Screening of healthcare workers for SARS-CoV-2 highlights the role of asymptomatic carriage in COVID-19 transmission
Rivett L., Sridhar S., Sparkes D., Routledge M., Jones NK., Forrest S., Young J., Pereira-Dias J., Hamilton WL., Ferris M., Torok ME., Meredith L., Curran M., Fuller S., Chaudhry A., Shaw A., Samworth RJ., Bradley JR., Dougan G., Smith KGC., Lehner PJ., Matheson NJ., Wright G., Goodfellow I., Baker S., Weekes MP.

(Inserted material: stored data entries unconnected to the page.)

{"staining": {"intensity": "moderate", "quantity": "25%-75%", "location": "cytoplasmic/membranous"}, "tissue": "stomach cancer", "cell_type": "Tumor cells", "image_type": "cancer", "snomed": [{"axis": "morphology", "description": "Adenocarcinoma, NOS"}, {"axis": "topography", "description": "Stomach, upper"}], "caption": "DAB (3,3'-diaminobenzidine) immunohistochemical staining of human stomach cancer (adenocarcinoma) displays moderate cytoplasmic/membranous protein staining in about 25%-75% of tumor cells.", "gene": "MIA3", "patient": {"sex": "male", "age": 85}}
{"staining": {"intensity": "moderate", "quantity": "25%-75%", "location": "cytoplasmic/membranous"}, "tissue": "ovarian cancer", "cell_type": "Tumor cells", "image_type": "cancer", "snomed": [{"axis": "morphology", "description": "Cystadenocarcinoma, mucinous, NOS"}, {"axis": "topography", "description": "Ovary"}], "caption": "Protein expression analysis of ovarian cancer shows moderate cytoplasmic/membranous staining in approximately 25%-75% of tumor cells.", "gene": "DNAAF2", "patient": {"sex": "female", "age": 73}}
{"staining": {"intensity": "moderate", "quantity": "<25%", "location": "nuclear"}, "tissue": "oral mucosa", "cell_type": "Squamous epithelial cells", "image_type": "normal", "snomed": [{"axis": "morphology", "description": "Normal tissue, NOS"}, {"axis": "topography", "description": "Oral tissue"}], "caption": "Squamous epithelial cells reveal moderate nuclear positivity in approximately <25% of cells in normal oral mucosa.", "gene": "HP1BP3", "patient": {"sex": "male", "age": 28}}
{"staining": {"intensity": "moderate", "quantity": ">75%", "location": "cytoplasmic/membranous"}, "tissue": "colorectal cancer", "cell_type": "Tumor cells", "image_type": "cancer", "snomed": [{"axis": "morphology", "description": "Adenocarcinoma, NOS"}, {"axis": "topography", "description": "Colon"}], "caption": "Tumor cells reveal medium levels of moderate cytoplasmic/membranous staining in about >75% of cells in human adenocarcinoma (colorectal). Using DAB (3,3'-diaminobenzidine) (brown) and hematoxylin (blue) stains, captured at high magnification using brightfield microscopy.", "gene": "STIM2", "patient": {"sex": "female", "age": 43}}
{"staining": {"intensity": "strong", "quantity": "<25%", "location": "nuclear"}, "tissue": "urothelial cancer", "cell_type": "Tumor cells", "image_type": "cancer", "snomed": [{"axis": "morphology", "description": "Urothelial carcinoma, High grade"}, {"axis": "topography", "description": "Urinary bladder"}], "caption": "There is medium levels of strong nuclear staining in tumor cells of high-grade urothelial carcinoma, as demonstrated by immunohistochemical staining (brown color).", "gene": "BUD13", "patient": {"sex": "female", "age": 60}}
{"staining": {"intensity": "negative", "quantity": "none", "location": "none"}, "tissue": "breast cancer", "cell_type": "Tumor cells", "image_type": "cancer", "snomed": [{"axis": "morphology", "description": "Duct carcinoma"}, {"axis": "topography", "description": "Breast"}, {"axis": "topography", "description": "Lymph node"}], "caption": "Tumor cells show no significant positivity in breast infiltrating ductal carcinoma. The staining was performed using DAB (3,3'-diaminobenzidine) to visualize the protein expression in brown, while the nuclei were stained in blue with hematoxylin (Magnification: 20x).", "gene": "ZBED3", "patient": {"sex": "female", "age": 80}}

© 2020, eLife Sciences Publications Ltd. All rights reserved. Significant differences exist in the availability of healthcare worker (HCW) SARS-CoV-2 testing between countries, and existing programmes focus on screening symptomatic rather than asymptomatic staff. Over a 3-week period (April 2020), 1,032 asymptomatic HCWs were screened for SARS-CoV-2 in a large UK teaching hospital. Symptomatic staff and symptomatic household contacts were additionally tested. Real-time RT-PCR was used to detect viral RNA from a throat+nose self-swab. 3% of HCWs in the asymptomatic screening group tested positive for SARS-CoV-2. 17/30 (57%) were truly asymptomatic/pauci-symptomatic. 12/30 (40%) had experienced symptoms compatible with coronavirus disease 2019 (COVID-19) >7 days prior to testing, most self-isolating, returning well. Clusters of HCW infection were discovered on two independent wards. Viral genome sequencing showed that the majority of HCWs had the dominant lineage B·1. Our data demonstrates the utility of comprehensive screening of HCWs with minimal or no symptoms. This approach will be critical for protecting patients and hospital staff.